3:1 resonance - This is a particularly strong resonance caused by gravitation interaction with Jupiter. It is located within the asteroid belt at a semi-major axis of ~2.5 A.U. An object in this resonance will orbit the sun 3 times for every 1 orbit that Jupiter makes around the sun. This resonance condition will perturb the object's orbit by decreasing its value of "a" and increasing its value of "e", effectively moving it out of its initial orbit. Similar resonances are responsible for producing the Kirkwood Gaps. This type of resonance is what Burbine et al. refer to as the "main resonances" in the asteroid belt. It can result in transforming a Main Belt asteroid to an NEA asteroid or a meteorite-producing source object.
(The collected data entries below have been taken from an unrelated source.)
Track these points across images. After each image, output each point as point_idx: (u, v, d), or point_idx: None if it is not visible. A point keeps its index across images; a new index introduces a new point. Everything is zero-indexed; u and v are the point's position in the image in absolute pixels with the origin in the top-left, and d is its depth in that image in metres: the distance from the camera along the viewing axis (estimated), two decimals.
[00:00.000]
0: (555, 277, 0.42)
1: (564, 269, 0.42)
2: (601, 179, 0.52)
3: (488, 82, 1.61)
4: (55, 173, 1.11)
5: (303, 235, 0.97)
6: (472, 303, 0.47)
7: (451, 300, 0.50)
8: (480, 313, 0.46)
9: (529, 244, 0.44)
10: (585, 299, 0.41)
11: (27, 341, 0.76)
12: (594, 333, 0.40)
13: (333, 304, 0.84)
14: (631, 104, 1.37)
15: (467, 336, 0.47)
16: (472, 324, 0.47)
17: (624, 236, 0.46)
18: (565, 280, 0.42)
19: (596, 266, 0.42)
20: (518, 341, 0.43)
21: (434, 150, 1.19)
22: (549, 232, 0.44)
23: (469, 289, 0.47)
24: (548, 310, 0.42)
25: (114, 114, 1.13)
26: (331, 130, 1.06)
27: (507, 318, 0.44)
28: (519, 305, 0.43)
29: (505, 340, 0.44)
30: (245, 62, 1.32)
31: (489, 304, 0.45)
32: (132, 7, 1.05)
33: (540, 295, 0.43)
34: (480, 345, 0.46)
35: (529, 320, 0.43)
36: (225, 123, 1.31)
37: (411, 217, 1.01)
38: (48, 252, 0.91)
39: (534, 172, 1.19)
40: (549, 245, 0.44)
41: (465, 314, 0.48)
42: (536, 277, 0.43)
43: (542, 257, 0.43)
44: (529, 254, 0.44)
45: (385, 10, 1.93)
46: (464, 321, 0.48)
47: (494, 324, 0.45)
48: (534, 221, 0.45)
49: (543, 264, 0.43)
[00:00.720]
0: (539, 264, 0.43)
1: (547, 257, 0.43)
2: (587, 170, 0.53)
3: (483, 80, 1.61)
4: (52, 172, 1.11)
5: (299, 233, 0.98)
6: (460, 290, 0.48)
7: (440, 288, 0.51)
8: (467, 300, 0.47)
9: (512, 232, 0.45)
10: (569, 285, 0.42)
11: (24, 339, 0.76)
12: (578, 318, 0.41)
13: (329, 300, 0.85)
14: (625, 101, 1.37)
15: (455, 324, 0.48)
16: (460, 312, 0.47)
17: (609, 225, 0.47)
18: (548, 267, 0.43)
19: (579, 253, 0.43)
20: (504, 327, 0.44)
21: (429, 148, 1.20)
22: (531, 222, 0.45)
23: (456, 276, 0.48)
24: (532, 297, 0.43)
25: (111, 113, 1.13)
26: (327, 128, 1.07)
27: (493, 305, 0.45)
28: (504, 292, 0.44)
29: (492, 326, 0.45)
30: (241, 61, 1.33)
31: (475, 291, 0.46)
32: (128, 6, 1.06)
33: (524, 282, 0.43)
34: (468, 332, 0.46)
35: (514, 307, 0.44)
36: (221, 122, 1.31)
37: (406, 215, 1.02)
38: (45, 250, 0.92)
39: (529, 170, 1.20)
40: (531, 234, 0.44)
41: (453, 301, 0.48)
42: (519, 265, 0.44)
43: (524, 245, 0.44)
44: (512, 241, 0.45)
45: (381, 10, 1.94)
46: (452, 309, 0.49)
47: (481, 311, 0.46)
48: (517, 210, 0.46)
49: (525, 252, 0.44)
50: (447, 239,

Yarkovsky Effect - This is an effect that causes rotating m-sized objects to gradually spiral into or away from the sun, depending on the sense of rotation. It is caused by greater emission of thermal energy from the "afternoon" side of a rotating body, which causes a small additional thrust.
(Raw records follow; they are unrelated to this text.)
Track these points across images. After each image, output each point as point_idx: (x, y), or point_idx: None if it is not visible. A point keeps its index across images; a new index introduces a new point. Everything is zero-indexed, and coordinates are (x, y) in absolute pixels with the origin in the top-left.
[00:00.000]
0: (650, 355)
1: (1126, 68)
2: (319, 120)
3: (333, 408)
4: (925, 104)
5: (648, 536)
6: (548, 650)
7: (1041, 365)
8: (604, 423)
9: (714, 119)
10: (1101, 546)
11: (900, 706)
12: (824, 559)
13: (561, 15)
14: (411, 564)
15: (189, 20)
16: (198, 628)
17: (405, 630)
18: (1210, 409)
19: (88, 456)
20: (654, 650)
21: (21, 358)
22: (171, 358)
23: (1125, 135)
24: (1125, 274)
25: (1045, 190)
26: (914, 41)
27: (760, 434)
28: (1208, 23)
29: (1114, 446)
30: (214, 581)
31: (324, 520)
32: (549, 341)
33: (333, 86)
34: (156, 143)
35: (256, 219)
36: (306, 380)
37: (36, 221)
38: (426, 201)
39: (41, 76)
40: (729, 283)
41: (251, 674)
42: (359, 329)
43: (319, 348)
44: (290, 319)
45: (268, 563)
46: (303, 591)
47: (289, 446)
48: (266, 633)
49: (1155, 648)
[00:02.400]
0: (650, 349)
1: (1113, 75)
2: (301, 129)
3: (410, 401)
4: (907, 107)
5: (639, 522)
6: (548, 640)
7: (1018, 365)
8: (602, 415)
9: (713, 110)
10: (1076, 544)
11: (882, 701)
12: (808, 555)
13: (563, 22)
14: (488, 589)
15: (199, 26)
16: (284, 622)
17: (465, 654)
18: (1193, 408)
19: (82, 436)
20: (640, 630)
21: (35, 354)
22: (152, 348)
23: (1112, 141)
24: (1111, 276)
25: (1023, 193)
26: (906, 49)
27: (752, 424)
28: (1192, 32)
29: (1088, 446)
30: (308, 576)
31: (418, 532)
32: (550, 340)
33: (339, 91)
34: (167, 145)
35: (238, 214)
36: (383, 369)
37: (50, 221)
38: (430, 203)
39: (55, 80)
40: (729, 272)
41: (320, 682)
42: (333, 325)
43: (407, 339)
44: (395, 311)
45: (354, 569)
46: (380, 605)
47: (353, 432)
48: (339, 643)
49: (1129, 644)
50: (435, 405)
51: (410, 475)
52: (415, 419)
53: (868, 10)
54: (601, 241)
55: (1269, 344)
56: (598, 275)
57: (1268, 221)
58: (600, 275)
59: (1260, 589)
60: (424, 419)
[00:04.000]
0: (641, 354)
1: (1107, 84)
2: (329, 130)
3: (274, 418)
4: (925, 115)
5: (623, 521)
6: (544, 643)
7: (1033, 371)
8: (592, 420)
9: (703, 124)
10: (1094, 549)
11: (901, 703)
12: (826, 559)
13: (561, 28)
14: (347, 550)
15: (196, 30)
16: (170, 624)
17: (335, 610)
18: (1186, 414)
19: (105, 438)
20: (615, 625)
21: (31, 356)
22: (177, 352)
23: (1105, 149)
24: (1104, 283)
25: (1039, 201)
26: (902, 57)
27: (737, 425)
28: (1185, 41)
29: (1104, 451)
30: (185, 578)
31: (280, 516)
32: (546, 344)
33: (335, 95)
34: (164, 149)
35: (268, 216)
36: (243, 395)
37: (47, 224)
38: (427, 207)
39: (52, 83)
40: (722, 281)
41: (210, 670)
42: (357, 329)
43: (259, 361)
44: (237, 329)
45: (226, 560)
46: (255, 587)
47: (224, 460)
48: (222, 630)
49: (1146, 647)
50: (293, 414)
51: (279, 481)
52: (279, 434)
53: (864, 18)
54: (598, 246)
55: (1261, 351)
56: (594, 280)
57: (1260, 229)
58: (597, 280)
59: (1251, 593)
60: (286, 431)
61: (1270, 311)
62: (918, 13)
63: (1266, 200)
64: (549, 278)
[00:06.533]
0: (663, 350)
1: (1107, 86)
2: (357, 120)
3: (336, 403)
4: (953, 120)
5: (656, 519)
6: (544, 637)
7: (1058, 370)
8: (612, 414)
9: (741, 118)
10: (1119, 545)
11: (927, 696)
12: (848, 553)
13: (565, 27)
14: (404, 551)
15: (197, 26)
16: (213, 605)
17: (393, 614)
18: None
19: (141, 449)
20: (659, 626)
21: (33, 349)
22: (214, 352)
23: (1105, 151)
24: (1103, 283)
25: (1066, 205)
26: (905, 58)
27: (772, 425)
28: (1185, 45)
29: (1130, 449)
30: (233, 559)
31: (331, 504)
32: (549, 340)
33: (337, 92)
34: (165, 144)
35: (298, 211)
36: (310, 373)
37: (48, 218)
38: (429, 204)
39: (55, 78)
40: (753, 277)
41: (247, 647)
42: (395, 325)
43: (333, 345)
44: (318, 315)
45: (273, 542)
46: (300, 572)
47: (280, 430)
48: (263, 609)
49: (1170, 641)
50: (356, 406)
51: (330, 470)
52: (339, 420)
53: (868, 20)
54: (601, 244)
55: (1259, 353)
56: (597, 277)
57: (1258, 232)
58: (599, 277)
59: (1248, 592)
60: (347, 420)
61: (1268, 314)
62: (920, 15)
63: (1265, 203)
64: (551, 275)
Short-lived radionuclide - These are isotopes that decay so fast that none of the original parent isotope remains. A good example is 26Al, which has a half-life of ~0.72 Ma.
Magnetic induction heating - This is a speculative heating mechanism that could have arisen in the presence of a very strong magnetic field in the early solar system. Newly-formed stars have strong magnetic fields and this could have caused heating of any solid bodies present at the time. This type of heating is calculated to increase with decreasing distance to the star and with decreasing size of the solid body.
T-Tauri star - This is a type of star that is about to begin H-burning fusion reactions. These stars are known to have strong magnetic fields and strong stellar winds.
Poynting-Robertson Effect - This is an effect which causes dust-sized objects to spiral inwards to the sun as a result of photon pressure from the sun. Think of what happens when you drive through a rainstorm. As your car moves forward the rain hits the front windshield preferentially. This causes the car to experience a drag force. If your car had the mass of a dust grain (or if the raindrops were moving closer to the speed of light), your car would eventually come to a stop even if it were moving fast initially and if there were no friction with the ground.
Fischer-Tropsch reaction- This is a type of catalytic reaction that some think was important in forming organic molecules in meteorite parent bodies. We'll say more about these later.